» What you need to do: What lines in the following entries hold the word "momento"? Copy each one.
★ ★ ★ ★ ★
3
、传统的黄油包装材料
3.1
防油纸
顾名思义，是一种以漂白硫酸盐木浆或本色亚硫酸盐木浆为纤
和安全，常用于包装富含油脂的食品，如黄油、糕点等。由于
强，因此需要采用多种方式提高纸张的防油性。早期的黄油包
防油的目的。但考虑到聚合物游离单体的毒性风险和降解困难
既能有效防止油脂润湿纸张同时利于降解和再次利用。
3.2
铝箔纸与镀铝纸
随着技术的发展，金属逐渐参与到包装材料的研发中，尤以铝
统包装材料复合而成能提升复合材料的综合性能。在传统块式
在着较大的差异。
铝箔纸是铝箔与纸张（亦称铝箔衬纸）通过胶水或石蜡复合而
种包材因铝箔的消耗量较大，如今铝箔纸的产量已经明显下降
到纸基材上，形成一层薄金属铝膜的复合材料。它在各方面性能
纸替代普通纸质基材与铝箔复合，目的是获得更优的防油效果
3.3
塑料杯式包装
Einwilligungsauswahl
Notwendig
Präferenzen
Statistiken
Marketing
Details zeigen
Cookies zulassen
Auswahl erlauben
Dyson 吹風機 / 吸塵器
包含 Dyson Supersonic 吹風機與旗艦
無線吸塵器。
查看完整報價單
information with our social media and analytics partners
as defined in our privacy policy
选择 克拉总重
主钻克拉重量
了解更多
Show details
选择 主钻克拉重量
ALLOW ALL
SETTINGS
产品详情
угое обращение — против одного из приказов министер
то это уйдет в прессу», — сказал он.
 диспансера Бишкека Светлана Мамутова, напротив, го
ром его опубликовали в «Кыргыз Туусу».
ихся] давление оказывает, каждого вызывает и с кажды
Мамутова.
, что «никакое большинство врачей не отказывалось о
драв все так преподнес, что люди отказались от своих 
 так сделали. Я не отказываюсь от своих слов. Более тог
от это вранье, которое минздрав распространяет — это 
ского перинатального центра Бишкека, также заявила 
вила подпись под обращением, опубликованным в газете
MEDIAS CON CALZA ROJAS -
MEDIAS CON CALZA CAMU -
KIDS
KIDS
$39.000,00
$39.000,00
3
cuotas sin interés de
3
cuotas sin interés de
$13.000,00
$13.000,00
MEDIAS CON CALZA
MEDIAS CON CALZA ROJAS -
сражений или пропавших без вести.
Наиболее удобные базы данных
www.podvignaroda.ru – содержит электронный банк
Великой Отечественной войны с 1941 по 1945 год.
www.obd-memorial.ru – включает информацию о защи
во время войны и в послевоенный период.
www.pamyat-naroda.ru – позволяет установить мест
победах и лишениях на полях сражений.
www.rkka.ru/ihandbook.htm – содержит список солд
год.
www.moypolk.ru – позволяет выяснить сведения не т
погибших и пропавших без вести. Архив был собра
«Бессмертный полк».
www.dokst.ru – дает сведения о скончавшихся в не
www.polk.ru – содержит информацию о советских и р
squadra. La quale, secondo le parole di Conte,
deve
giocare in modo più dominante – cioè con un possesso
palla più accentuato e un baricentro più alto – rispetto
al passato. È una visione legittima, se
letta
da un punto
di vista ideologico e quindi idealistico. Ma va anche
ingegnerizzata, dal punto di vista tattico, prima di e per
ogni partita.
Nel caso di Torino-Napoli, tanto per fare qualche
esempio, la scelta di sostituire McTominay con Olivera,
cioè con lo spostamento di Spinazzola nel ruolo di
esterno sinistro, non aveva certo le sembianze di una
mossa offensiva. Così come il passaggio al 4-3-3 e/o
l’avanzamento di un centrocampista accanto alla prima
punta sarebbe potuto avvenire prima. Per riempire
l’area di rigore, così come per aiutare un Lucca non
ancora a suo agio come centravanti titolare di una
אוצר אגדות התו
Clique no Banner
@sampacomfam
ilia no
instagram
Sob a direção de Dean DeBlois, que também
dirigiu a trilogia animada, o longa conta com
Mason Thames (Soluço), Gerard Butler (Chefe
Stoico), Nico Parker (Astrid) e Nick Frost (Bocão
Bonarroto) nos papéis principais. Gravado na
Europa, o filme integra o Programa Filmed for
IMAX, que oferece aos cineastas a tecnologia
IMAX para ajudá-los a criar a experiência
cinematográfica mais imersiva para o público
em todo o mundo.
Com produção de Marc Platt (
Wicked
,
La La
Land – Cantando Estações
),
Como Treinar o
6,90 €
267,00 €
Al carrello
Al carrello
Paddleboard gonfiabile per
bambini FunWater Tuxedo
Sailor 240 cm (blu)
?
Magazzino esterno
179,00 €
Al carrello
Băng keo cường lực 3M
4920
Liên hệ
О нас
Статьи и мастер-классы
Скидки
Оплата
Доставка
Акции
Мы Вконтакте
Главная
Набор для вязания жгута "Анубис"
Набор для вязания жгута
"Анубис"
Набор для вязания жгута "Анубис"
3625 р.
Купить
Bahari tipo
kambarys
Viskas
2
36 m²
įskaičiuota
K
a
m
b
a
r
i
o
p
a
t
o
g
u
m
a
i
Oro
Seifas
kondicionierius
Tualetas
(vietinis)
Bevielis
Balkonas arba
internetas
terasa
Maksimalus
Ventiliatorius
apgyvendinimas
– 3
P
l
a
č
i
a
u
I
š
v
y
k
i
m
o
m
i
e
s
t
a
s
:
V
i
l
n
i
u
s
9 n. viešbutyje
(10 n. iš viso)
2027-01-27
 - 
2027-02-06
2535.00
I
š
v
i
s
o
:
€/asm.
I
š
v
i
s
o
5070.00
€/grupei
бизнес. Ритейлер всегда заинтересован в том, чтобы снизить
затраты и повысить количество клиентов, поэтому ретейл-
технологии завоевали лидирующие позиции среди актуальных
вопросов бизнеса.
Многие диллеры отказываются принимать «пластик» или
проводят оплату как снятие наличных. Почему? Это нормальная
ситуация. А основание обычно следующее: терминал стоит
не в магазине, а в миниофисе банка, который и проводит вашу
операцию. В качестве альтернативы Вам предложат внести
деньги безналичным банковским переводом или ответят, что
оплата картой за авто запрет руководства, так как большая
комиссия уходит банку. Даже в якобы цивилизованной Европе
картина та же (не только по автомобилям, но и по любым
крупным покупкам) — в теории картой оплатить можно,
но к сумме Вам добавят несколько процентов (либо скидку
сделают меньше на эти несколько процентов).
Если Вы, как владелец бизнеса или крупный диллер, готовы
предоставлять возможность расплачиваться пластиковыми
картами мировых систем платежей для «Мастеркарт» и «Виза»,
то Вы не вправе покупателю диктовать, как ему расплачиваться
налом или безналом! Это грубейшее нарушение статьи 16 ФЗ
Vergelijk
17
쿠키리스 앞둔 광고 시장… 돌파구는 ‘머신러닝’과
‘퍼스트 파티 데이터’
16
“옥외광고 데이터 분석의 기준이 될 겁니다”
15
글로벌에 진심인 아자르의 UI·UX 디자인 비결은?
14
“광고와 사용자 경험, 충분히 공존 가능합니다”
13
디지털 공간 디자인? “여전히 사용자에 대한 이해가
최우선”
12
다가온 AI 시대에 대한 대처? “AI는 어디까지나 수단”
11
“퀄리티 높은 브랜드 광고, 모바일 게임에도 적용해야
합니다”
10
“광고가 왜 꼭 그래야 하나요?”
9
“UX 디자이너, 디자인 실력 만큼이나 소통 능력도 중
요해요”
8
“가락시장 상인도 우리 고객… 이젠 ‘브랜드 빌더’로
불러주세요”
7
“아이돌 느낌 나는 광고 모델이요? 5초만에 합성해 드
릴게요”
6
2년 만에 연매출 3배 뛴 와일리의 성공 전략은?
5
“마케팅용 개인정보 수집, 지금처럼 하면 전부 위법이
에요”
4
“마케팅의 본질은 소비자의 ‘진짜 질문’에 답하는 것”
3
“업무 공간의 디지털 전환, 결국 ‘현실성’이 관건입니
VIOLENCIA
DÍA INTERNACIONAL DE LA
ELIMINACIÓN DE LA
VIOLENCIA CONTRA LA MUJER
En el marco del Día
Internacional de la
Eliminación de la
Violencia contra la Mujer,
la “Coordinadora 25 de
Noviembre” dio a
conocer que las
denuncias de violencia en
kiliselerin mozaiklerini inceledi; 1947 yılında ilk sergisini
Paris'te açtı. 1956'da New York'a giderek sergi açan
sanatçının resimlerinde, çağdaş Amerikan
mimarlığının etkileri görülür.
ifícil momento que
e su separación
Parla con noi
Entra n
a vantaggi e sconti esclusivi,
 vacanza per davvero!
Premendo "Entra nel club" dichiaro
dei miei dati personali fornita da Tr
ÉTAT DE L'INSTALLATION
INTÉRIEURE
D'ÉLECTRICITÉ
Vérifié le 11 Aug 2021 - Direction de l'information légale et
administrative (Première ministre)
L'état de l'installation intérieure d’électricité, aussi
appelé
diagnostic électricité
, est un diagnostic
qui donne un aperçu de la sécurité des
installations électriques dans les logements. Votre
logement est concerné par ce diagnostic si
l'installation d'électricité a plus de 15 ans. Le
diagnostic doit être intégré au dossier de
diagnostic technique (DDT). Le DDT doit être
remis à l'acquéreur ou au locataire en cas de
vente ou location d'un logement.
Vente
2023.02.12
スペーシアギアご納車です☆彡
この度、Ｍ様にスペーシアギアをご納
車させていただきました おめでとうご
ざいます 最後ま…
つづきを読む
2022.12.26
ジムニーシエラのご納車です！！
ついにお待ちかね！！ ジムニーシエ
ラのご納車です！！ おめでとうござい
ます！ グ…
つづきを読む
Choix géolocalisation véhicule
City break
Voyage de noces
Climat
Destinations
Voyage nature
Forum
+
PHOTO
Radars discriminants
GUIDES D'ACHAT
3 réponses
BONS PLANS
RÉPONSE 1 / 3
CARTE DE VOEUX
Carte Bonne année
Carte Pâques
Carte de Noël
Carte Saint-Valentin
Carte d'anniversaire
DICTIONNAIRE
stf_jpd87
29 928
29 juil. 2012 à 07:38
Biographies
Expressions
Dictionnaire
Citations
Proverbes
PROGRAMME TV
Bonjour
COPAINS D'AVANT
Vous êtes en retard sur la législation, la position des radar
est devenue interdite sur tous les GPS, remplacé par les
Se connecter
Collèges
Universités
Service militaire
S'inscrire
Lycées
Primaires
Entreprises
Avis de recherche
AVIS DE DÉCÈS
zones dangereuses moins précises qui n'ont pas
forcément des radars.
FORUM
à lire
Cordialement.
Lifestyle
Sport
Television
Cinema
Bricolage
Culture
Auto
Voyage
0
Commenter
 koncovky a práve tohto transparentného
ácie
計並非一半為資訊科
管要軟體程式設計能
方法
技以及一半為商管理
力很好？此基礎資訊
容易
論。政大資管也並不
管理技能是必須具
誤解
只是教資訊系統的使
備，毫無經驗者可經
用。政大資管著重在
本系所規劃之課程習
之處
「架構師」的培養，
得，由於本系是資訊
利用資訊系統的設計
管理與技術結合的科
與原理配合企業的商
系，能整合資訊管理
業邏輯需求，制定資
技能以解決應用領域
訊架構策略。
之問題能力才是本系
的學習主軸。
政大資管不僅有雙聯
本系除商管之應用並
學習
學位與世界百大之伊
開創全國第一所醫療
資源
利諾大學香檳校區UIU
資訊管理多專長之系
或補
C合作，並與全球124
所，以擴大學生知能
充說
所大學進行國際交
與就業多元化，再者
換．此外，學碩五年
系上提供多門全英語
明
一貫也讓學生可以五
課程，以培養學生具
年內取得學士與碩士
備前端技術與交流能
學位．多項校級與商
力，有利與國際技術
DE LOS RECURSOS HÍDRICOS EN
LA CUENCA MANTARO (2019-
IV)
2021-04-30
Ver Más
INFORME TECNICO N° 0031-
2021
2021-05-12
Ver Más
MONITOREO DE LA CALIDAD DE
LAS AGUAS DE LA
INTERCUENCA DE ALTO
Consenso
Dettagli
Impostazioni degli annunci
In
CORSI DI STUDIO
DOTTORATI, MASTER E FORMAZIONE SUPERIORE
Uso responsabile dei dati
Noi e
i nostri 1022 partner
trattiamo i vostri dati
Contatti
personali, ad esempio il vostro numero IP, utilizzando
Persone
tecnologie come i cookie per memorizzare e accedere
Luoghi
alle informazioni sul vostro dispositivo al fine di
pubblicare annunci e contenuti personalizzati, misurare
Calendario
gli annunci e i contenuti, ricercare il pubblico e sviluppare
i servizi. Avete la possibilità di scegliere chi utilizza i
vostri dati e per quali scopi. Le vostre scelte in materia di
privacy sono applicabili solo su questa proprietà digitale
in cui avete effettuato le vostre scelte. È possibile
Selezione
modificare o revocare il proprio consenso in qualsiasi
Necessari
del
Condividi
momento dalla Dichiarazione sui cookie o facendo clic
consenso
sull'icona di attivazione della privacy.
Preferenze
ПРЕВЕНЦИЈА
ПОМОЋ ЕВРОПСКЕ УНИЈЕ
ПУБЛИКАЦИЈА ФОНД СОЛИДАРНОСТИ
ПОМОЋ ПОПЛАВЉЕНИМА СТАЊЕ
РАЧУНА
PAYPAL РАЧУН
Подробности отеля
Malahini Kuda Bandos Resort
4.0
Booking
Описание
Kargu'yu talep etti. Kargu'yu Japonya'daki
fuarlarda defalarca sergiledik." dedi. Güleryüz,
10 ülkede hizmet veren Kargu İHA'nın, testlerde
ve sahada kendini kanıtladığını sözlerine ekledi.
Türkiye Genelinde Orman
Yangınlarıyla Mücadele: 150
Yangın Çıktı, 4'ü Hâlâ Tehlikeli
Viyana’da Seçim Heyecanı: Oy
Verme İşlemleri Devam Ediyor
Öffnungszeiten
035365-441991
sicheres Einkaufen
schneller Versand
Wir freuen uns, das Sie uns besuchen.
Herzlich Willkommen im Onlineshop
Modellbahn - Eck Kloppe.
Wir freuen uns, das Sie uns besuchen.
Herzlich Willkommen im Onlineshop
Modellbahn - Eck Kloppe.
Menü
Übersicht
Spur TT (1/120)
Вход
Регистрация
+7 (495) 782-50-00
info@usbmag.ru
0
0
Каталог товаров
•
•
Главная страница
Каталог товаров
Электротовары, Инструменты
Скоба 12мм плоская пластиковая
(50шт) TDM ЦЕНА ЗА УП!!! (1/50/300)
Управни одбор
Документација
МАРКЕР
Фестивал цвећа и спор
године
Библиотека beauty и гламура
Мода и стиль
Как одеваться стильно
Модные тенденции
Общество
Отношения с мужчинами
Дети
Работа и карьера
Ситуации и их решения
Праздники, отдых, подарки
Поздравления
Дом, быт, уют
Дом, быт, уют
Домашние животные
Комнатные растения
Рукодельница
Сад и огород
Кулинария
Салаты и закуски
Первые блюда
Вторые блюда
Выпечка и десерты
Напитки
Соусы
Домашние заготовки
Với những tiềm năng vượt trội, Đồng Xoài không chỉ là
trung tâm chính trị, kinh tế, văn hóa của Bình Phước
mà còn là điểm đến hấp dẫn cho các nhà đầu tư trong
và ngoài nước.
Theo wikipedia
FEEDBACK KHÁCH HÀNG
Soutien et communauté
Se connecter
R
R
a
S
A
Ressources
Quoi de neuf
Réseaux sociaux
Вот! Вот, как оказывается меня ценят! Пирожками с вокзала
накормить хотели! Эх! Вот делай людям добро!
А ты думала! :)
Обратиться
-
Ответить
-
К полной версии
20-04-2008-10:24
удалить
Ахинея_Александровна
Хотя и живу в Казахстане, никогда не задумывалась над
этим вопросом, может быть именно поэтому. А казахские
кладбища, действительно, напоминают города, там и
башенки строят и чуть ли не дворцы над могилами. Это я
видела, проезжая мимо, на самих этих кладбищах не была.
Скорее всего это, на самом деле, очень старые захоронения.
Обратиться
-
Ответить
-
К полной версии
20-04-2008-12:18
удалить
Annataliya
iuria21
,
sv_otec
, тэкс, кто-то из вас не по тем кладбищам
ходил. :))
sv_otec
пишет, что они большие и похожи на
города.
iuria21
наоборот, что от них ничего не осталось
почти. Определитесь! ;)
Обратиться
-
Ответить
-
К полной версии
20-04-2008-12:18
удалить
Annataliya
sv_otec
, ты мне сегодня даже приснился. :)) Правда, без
★ ★ ★ ★ ★
» Reply to the task:
ifícil momento que
momento dalla Dichiarazione sui cookie o facendo clic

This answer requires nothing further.